I started seeing a psychiatrist for the first time who diagnosed me with general anxiety, social anxiety and agoraphobia. I also had to change to a psychologist who knew how to deal better with my problems instead of the one I had since I was a child.
A few months later my psychiatrist suggested that I should try group therapy with other youngsters like me, especially the group who practiced photography. At first I said no, I was barely even able to leave home let alone being with a group of people I’d never met before.
Despite that, after a long while I finally decided to give it a go and although it was extremely hard I was able to do it. Eventually I started to frequent other different therapy group activities and socializing with other kids with similar problems like me.
As the time went by I started to take bigger steps and facing some deep fears of mine, like riding the bus alone for instance or go for a walk in the city alone. A few more months later my team of doctors decided that it would be good for me to get back to school by studying one of my passions, photography.
There was just one “small” problem, I wasn’t ready. Because of that all went wrong and once again I found myself returning to the very beginning. To make things even worse my psychologist wasn’t available anymore and neither was my psychiatrist due to personal matters. This was also the time I started to fell into a deep depression.
From then on my life consisted of one thing only; staying home in bed all day long.

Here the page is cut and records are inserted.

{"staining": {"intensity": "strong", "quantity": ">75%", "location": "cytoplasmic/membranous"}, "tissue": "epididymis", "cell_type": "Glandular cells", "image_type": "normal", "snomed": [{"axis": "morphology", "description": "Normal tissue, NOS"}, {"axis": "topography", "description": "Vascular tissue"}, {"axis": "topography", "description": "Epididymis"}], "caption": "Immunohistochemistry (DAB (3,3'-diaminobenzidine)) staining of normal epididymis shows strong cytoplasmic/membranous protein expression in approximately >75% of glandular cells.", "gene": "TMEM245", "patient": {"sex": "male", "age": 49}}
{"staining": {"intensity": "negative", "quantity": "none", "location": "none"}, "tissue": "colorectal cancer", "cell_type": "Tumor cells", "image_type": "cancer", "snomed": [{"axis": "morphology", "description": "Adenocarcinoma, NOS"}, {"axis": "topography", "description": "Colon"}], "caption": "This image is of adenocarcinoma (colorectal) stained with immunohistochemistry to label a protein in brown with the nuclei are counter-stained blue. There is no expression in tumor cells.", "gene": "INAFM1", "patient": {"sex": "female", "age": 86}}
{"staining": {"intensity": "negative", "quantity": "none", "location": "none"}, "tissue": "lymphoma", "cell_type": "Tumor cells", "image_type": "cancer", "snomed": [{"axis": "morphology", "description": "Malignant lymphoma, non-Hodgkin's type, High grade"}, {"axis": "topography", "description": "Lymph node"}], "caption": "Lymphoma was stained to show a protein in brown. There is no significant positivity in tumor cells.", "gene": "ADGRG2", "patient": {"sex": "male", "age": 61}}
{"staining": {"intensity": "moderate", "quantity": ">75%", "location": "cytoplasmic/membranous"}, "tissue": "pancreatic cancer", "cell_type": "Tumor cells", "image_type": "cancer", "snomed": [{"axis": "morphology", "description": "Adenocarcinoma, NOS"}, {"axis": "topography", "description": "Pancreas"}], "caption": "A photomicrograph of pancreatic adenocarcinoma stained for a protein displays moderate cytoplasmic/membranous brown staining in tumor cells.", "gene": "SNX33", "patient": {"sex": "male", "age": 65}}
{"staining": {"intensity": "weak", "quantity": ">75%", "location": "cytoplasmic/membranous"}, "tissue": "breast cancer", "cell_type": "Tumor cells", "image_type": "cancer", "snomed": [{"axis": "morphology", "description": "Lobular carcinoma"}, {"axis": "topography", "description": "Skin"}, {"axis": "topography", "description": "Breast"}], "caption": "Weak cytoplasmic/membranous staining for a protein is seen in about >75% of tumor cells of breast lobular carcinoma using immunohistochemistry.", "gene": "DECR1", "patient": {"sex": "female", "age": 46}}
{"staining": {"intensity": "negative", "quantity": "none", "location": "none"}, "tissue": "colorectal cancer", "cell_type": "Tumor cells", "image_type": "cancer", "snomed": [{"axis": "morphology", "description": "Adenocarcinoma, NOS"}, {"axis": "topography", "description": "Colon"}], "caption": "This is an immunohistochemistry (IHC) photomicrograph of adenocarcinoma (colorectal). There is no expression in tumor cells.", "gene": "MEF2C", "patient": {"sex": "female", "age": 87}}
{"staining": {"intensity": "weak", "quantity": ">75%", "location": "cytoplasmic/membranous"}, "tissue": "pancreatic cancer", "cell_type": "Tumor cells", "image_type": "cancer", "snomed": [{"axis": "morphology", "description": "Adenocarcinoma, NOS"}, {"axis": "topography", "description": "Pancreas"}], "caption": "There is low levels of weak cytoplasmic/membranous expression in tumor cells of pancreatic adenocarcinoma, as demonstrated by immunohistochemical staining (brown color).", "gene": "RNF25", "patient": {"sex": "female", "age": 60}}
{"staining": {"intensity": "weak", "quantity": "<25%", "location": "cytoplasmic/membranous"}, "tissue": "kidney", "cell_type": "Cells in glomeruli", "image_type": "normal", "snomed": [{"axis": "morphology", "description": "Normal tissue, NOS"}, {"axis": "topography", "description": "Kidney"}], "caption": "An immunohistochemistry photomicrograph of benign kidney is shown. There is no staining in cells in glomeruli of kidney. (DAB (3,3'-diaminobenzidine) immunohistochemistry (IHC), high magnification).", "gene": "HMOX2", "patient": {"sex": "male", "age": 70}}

Of course that didn’t last very long because my mom started to force me to go out even if it was just to spend the day at my grandparents’ house with my cousins.
But soon the summer was over and it was time to go back to school again, so at the age of eighteen I was once again forced to enrol myself on a high school around ten minutes away from home by bus. I started in the middle of September and gave up around November, which made me fell on a state of hopelessness and suffering all over again that only seemed to get worse as the days went by.
Then one day things started to change. My mom was always and still is my guardian angel when it comes to understand my struggles regarding my mind, so she took upon herself to seek professional help for me which led us to a wonderful psychiatrist who made the huge difference in my life that I so desperately needed.
He knew that group therapy had been extremely helpful to me so he recommended that I tried it once more, but this time with a group of adults because at that time I was almost turning nineteen in January, and here in Portugal you’re considered by law an adult at the age of eighteen.
I immediately agreed to it and so I first started having individual sessions with a new psychiatrist and a new psychologist, and later on with an occupational therapist.
That is the process at the Hospital before you’re accepted into group therapy and then in January, a week after I’d turned nineteen I had my first group session. It was on a Friday and it lasted only half an hour long and I remember being excited for Monday to come. An excitement like I hadn’t felt in a long time, it wasn’t nothing like anxiety because it was a feeling of happiness. I was happy and proud with myself for having taken such an important step to take care of my mental health.
All this process lasted around two and a half years having being finished in last September 2016, because I decided it was finally the right time to get back to school and most importantly because I believed that I was ready to live my real life outside of my therapeutic one.
Nowadays, my anxiety is almost inexistent and my depression is long gone. I’m able to do things I’d never believe I could and I also learned to take chances like I’d never taken before.
Today I’m a person happy with herself and capable of dealing with her most difficult parts on her way of thinking and being.
In conclusion, having been through all of this and much more my goal is now to speak openly about mental health and what it’s like to live with it, and also hearing other people’s experiences and thoughts on it.